How can we develop a resourceful society, better prepared to address the disruption of supply chains? What actions are needed to increase a communities’ capacity to assess, adapt and act?

Recent supply chain crises have emphasised the need for resilience in the way we organise our society. Disruptions in the distribution of basic supplies such as food, water and electricity add additional risks to the vital functions of society.  Chain reactions replicated at multiple levels are placing new demands on our urban environments. More cities are now exploring innovative ways to deal with shortages, disruptions and environmental stressors.

Solar Energy Resilience – Emergency power from solar panels during blackouts

The first stage of building greater resilience minimises the impact of a supply crisis and increases the effectiveness of response in emergency situations. A resourceful society must, therefore, guarantee autonomous and diversified access to basic resources.

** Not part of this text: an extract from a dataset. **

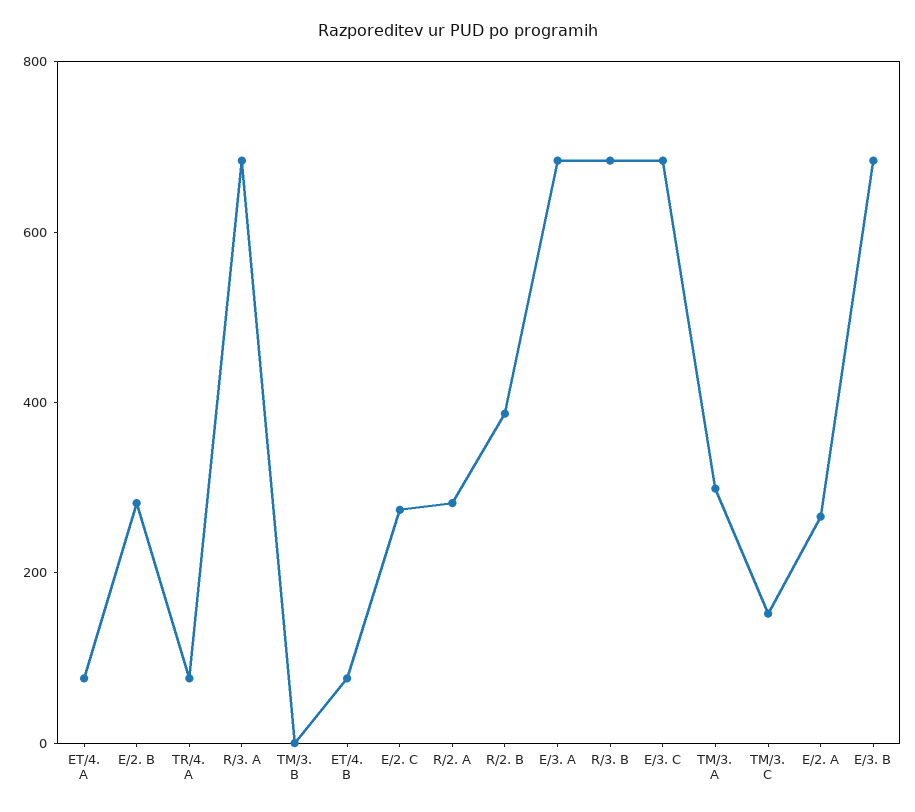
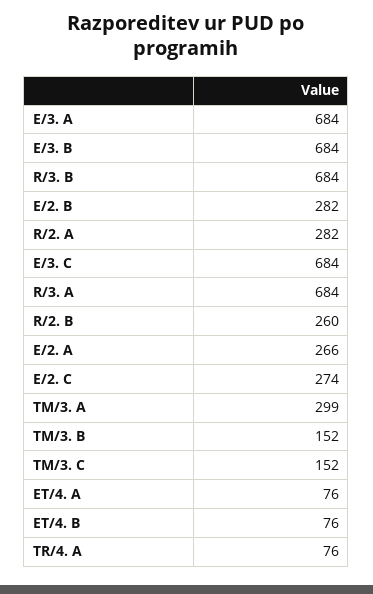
TM/3. B: 0 -> 152
R/2. B: 400 -> 260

A good example of this is creating greater resilience for households.

The Urban Insight study ‘Solar energy resilience: emergency power from solar panels during blackouts’ highlights the role of solar power in mitigating the disruption caused by power outages.  In this study, Sweco analyses how resilience could be enhanced through the installation of residential solar-energy panels and emergency inverters.

Few people are aware that solar panels do not work during a power outage. If all new residential solar-energy installations installed from 2023 to 2028 incorporate emergency inverters, then 8% of all nine studied European country’s population could have access to electricity during power outages.

Residential solar panels

Resource-based communities, from wasteful to resourceful – optimising energy, water and food systems

The second stage of building greater resilience is called ‘bouncing forward’. This refers to going forward after a crisis rather than returning to the original way of doing things.

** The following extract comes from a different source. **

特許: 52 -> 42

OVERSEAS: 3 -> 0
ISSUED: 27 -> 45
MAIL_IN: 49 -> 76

In the Urban Insight White Paper ‘Resource-based communities’, Sweco experts explore the importance of collective production and the optimisation of food, water and energy supply through principles and good practices that go beyond the crisis situation and seek to generate systemic change. By presenting best practices from across Europe, experts showcase how best to strengthen supply networks and build resilient communities by optimising energy, water and food systems.


Resourceful societies

A new toolkit sets out the key steps to achieving urban resilience and climate governance

The third stage of building greater resilience involves scaling up the actions needed to boost resilience in a systematic way through their capacity to expand, replicate and influence other strategies and places.

“Digital tools and methods could tell us more about a neighbourhood’s local resources and help map and visualise sources, reduce carbon emissions and increase climate resilience” says Elise Grosse, Head of Sustainability, Sweco Architects.

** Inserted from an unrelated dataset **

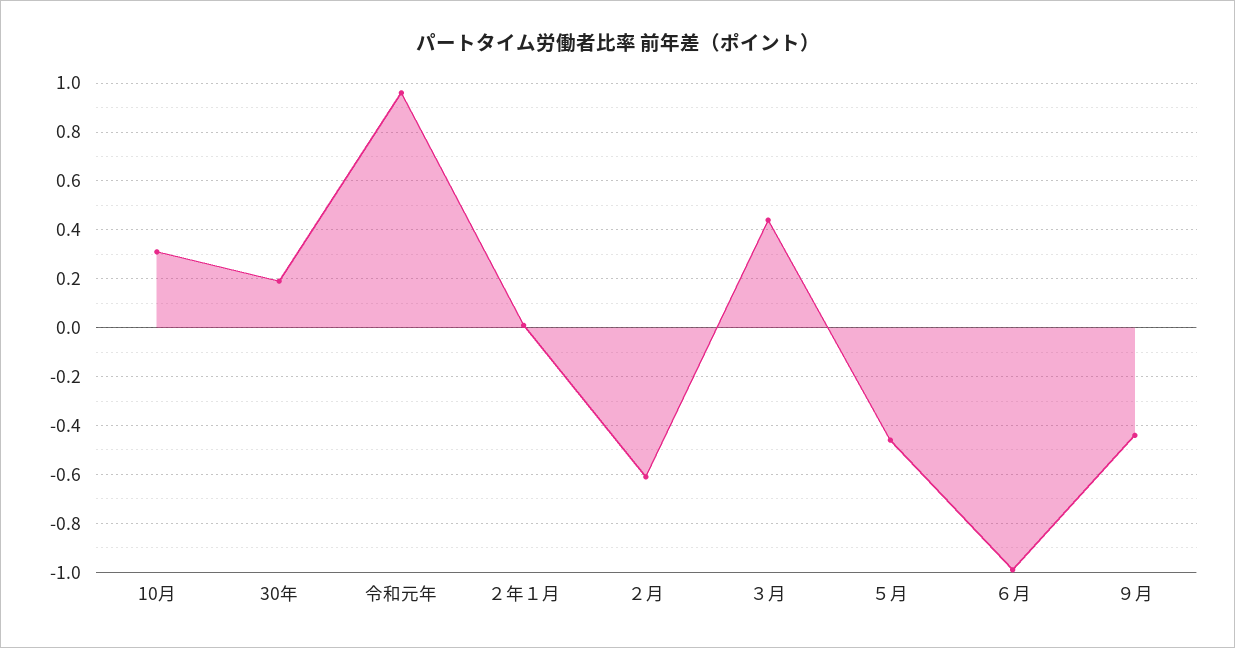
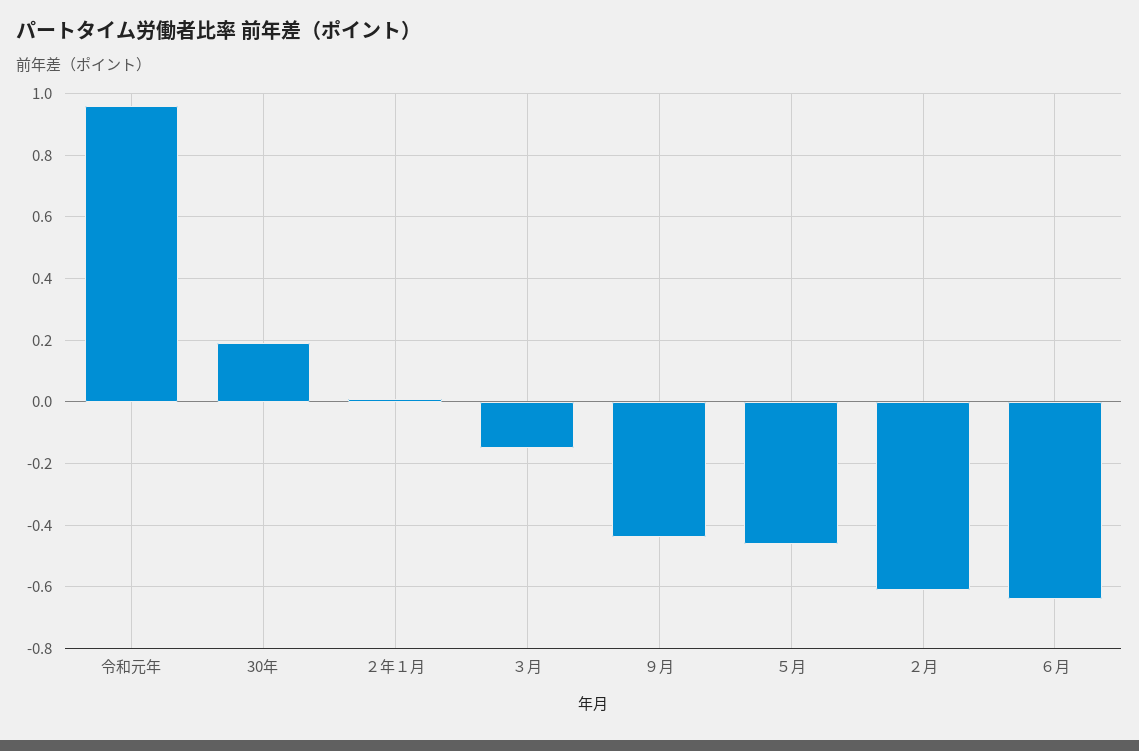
10月: 0.3 -> none
３月: 0.45 -> -0.15
６月: -1 -> -0.65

Sweco uses a combination of different digital tools in the form of a toolkit to support cities who wish to build more resourceful neighbourhoods and specifically with the aim of boosting resilience by visualising and quantifying all relevant information from carbon emissions to social-value creation.

By exploring the measures required to develop ‘Resourceful Societies’, Sweco experts from different disciplines dive into various strategies to boost resilience, each of them focusing on different actions such as minimising the impact of a crisis, ‘bouncing forward’ and systemic change.